Butoh has now been transported all around the world, finding fertile soil in which to thrive and evolve in Europe as well as the USA and most other continents of the world. Ariodone (Ko Murobushi, Carlotta Ikeda and Yumiko Yoshioka) were first to perform in Paris in the late ’70s. Sankai Juku were invited to France in 1980 and found a warm reception for their beautiful, sculptural and metaphysical works. Their international touring would soon help butoh to reach ever wider and larger audiences.

So what traits might we consider to be ‘butoh’? A definitive description would never satisfy the breadth of artists involved in it, but a few recurrent themes are useful by way of introduction. Butoh is an attempt to uncover the dance that already exists, it must emerge from within, and not be imposed from without. Butoh uses ‘reduction’ to great effect, for example, stillness and slow motion are well known to audiences of Butoh. Done well, highly charged stillness and very embodied slow motion can heighten the awareness of the dancer and their audience to the detail of movement, and it can explore timeframes beyond the everyday. Reduction or distillation heightens presence, though stillness and slow motion themselves do not account for the absolute presence associated with butoh. Often observed as a kind of ‘trance’, it is more accurate to say the butoh dancer is in a state of ‘hyper-presence’, aware of everything going on around them and within their own body. The fact that butoh dancers often seem ‘other’ than themselves is the result of their skills in transformation.

The two original founders of butoh, Kazuo Ohno and Tatsumi Hijikata offer seemingly contradictory advice on the process of transformation. Ohno might say, ‘find the spirit, and form will take care of itself’. Hijikata might say, ‘find the architecture of the cat, and the spirit will enter’. They approach the same point from different perspectives. Another distinctive aspect of transformation in butoh is that performers don’t necessarily use only human characters as a source. Equally ready to explore transforming into a stone or a wet rug the butoh dancer draws on the full range of textures available in the natural world and attempt to manifest those physical and psychic materials in their bodies. Yoko Ashikawa, one of the earliest female exponents of butoh, danced a tree enduring the changing seasons. For the audience though, her body can become an old woman or their grandmother reliving all of life’s experiences. To think of an old woman is not necessarily the best way to transform into old woman.

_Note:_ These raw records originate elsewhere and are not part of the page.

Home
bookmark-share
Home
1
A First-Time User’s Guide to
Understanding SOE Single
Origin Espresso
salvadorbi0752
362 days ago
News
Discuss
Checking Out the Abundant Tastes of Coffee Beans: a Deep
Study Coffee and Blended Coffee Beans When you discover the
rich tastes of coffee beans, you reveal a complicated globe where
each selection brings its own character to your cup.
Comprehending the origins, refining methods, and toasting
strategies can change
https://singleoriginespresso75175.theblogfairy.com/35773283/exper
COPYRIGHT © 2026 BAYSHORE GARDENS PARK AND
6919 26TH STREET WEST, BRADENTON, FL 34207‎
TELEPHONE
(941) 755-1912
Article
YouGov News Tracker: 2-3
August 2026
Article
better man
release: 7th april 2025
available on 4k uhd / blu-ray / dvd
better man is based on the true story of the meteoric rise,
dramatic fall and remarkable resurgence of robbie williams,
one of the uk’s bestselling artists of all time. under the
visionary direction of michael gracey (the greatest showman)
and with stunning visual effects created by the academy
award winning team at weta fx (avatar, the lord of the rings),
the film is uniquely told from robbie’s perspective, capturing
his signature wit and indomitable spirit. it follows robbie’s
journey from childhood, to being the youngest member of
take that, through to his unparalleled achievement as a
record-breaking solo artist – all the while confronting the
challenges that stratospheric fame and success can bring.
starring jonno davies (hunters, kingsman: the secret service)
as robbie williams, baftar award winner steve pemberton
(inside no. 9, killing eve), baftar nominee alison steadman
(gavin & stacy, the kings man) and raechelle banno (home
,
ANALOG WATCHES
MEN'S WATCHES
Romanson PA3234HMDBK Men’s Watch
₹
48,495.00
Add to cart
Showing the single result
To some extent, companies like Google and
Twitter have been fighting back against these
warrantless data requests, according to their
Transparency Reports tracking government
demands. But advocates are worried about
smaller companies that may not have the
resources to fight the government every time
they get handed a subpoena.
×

Cultivating a highly receptive or responsive body, open to both external and internal stimulus is the crucial basis for transformation. A wave passing through the spine and limbs will reveal physical resistances, and in repetition can develop greater receptivity to being moved by that wave. In butoh is often said, ‘the dancer should not dance, but be danced’.

Ultimately the test of a great butoh dancer is their ability to transform not only their body but also the space, as their ‘spirit’ can only be accessed by the audience when manifested in the space. The butoh dancer carves an incredibly potent space between them and their audience. Drawing on the worlds of the unconscious, dreams and the irrational, butoh leaves space for the audience to bring their own thoughts and dreams to the work, offering a rich, metaphorical world to taste and to enter.